Ceux qui ont l'habitude de parler en public comprendront bien cette nécessité physiologique. Mieux que personne,ils savent que l'instrument de la pensée ne s'accommode pas toujours à la rapidité de l'inspiration. Parfois les idées (par idées, nous entendons ici vues de l'esprit) arrivent en foule, et confuses; il ne leur manque que la formule expressive; mais cette formule est trop lente dans sa formation, et l'idée fugitive (lá vue de l'esprit) disparaît avant d'avoir reçu par le langage la fixité et la vie. Dans ces circonstances exceptionnelles, l'équilibre indispensable, entre la conception des idées et leur développement complet par le langage, est rompu, et il en résulte une certaine confusion dans les opérations de la pensée.

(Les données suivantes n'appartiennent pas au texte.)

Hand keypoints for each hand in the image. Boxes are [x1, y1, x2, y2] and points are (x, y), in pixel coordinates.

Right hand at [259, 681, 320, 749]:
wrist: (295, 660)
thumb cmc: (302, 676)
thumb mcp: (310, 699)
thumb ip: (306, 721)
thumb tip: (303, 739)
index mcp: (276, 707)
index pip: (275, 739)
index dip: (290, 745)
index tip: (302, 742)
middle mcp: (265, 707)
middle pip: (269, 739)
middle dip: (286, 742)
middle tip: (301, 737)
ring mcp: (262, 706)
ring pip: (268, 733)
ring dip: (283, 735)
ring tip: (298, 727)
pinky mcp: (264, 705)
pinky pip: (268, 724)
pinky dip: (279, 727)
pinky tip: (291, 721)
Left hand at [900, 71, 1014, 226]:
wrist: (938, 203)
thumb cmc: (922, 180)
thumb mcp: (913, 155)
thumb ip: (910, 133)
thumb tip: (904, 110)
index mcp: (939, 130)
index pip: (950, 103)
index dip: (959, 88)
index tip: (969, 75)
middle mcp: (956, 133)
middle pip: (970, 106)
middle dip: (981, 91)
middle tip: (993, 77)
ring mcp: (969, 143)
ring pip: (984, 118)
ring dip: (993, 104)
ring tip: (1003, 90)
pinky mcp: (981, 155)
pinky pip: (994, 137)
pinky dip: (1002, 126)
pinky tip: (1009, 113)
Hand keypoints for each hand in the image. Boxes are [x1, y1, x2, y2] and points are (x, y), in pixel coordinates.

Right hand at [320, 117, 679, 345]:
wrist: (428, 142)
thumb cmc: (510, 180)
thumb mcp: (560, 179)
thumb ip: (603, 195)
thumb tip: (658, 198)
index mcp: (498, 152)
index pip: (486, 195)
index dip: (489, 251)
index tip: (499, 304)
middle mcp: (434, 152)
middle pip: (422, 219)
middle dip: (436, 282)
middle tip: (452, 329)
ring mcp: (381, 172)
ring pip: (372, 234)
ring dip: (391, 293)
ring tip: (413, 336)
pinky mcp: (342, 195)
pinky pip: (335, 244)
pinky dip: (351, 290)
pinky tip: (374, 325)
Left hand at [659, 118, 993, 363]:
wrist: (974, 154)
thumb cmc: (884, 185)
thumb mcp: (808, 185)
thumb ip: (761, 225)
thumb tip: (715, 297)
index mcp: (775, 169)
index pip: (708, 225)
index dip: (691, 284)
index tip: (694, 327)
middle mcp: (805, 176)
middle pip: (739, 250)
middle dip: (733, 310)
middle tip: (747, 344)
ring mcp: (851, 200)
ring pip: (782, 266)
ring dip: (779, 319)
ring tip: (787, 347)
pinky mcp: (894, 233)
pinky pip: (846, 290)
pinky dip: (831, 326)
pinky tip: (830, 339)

Ce défaut d'équilibre est encore mieux apprécié par l'écrivain lorsqu'il veut fixer la pensée parlée, par les signes de l'écriture: très-souvent sa plume est en retard sur sa pensée, et, faute d'une rapidité suffisante dans le dessin, il ne donne qu'une pâle copie des opérations de son esprit. Ce qui n'arrive qu'exceptionnellement pour les bons écrivains constitue l'état physiologique de divers individus.

Beaucoup de personnes, très-intelligentes d'ailleurs, n'arrivent jamais ni à bien parler, ni à bien écrire, parce que, chez elles, la conception de l'idée et la manifestation expressive par le langage ou par l'écriture ne marchent pas de concert; l'ordre et la mesure manquent dans ces opérations mystérieuses, parce que l'instrument se plie difficilement à la rapidité de l'idée, de « la vue de l'esprit » qui veut éclore, et les plus belles conceptions aboutissent souvent à une infécondité regrettable.

On voit un phénomène tout opposé se produire lorsque la rapidité de la formule l'emporte sur la rapidité de la conception. C'est en quelque sorte un dicton populaire, que beaucoup de gens parlent pour ne rien dire. Physiologiquement, on peut se rendre compte de cette infirmité.